For every kill, kill streak, or flag capture, you earn points that can be used after the match to increase the likelihood you might pick up a particular mutator in the next match. Yet this system requires quite a bit of dedication – after six matches, I had earned enough points to unlock just one tier of one mutator (and each tier is more expensive than the last). For a casual player, this isn’t an issue. But more committed players will want to settle in for a grueling process if you hope to strategize through dynamic mutators. Another qualm is that beyond a few interesting weapons like your starting shotgun and a pseudo-plasma rifle, there’s no real gun that really stands out as memorable (remember Unreal Tournament’s Redeemer?). With the incredible amount of mutators in the game, it’s surprising that the developers chose to limit the number of different types of weapons and arenas where they can be used. Hopefully, the console version of the game has as a life as long as the PC mod, and the developers release more maps and weapons in the near future.
Until then, apart from the points you garner from killing them, no real satisfaction comes from killing an enemy beyond earning points. The points are a nice change to the fast-action shooter formula and lets you know how well you’ve been playing, but they’re really no different than credits in other shooters, and limiting their use to just dynamic mutators makes you realize how much you would like unlockable weapons or arenas, or even the option of adding a little flair to your battle-arena contestant.
Additionally, the gaming lobby has very little to offer in terms of building a lasting community for the game. You can create a custom match and invite your friends to play it with you, but there is no option for picking what game mode you prefer. If you happen to play six games of capture-the-flag in a row, tough luck. There’s also surprisingly long wait times when searching for a match. I tried playing in the morning, afternoon, and evening for this review, and I experienced evening load times – when the lobbies should have been fullest – that were nearly as long as the rest of the day.
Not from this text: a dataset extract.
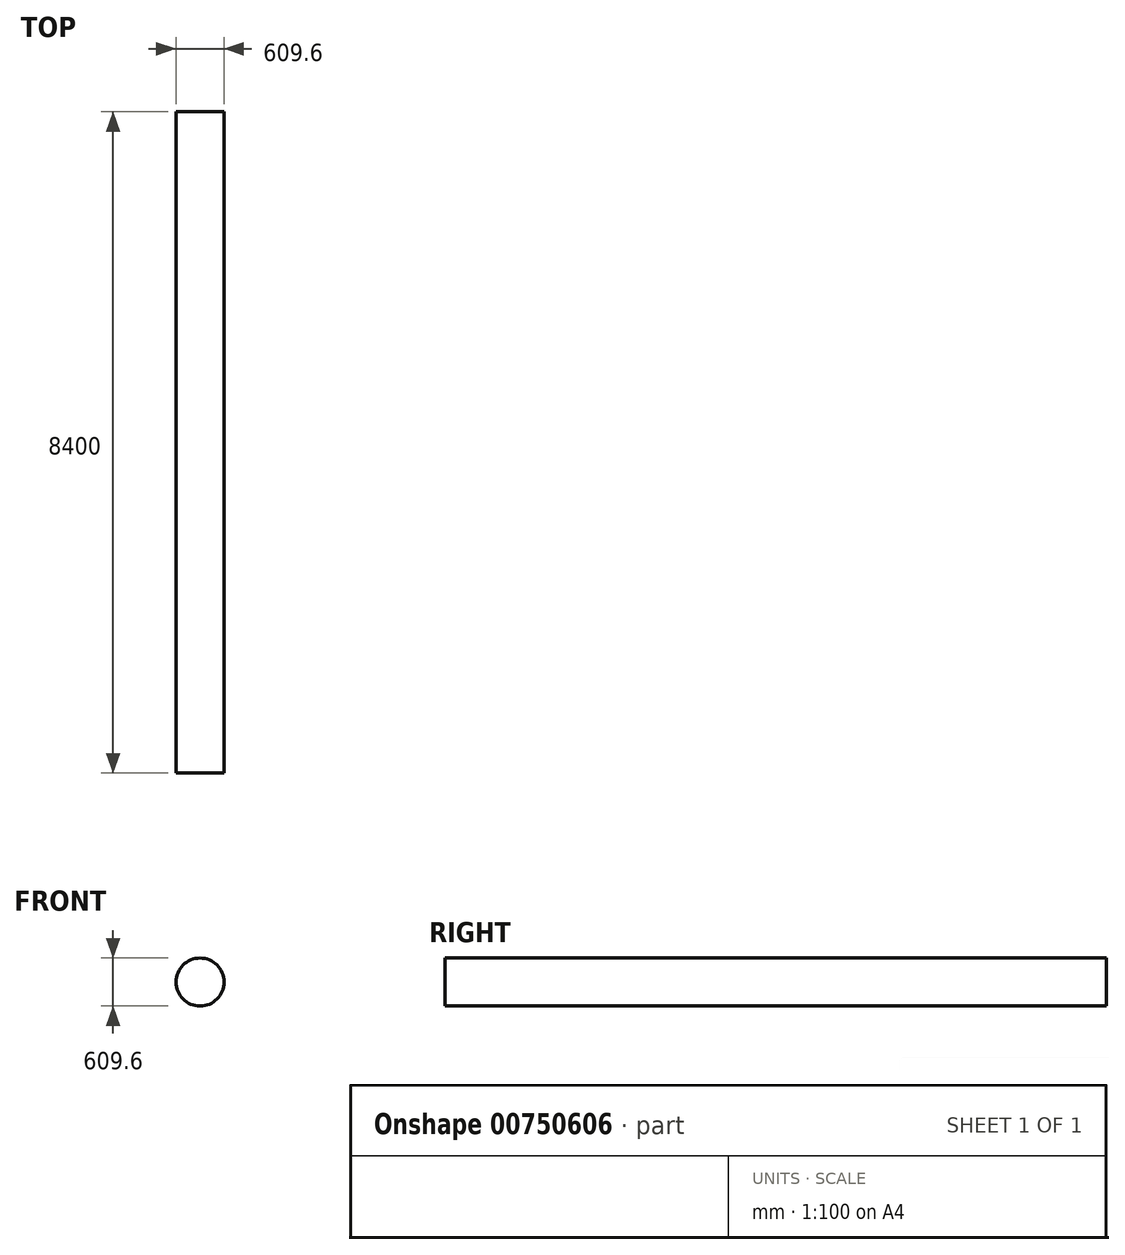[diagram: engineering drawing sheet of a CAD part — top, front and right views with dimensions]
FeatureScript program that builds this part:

Make no mistake – I am a believer in patience, but when you have to wait nearly as long as a normal match, it drains whatever momentum you might have had and limits the appeal of playing online. There’s also no penalty if a player drops out or loses connection during match; even more upsetting is that there is no auto-balance for those games. If you find yourself on the short end of a four-on-two match, well, you have my prayers because those numbers won’t change.
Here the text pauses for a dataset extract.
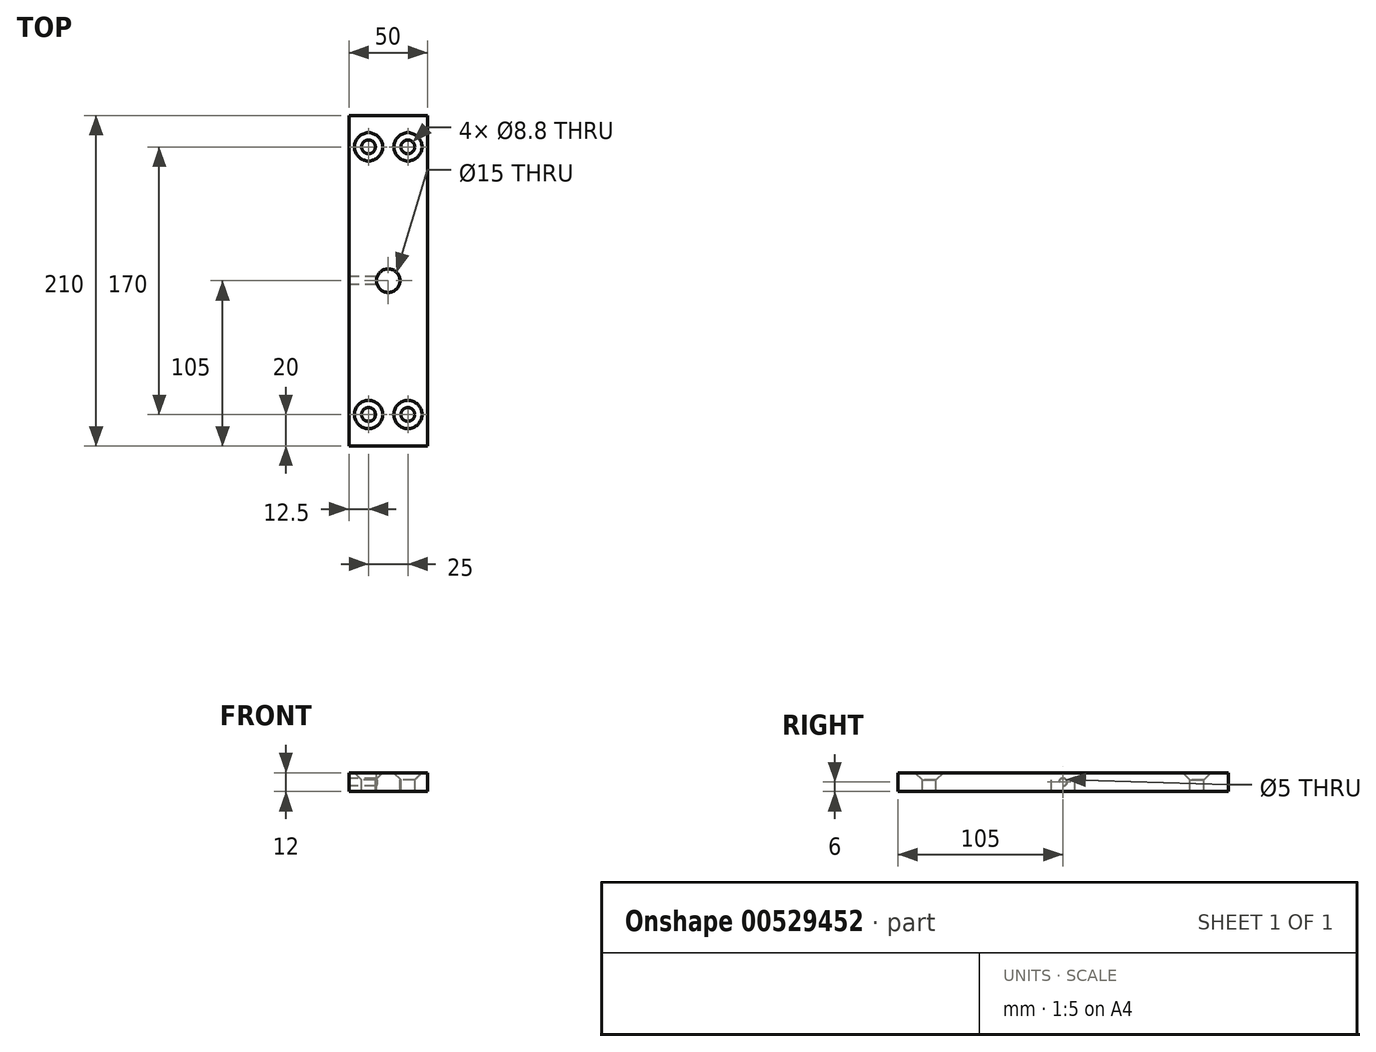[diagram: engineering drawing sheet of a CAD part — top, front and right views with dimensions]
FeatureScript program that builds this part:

I would be remiss if I didn’t mention what was the most surprising and entertaining moment of Nexuiz. There is a specific mutator that affects the sound effect of your guns and movements – a hilarious moment that really emphasizes how much fun the developers want you to have with this game. If consequential updates offer more arenas, game modes, and a few other balancing gameplay changes, this game could have a lasting power that other titles can’t even imagine. At a cheap 800 Microsoft points, the game certainly merits trying. It goes without saying that as more people purchase it, the game’s experience will only become better. Until then, long load times and a tough reward system ensure that it certainly caters to the niche of insanely fast-shooters, but might be unforgiving and underwhelming to other types of gamers.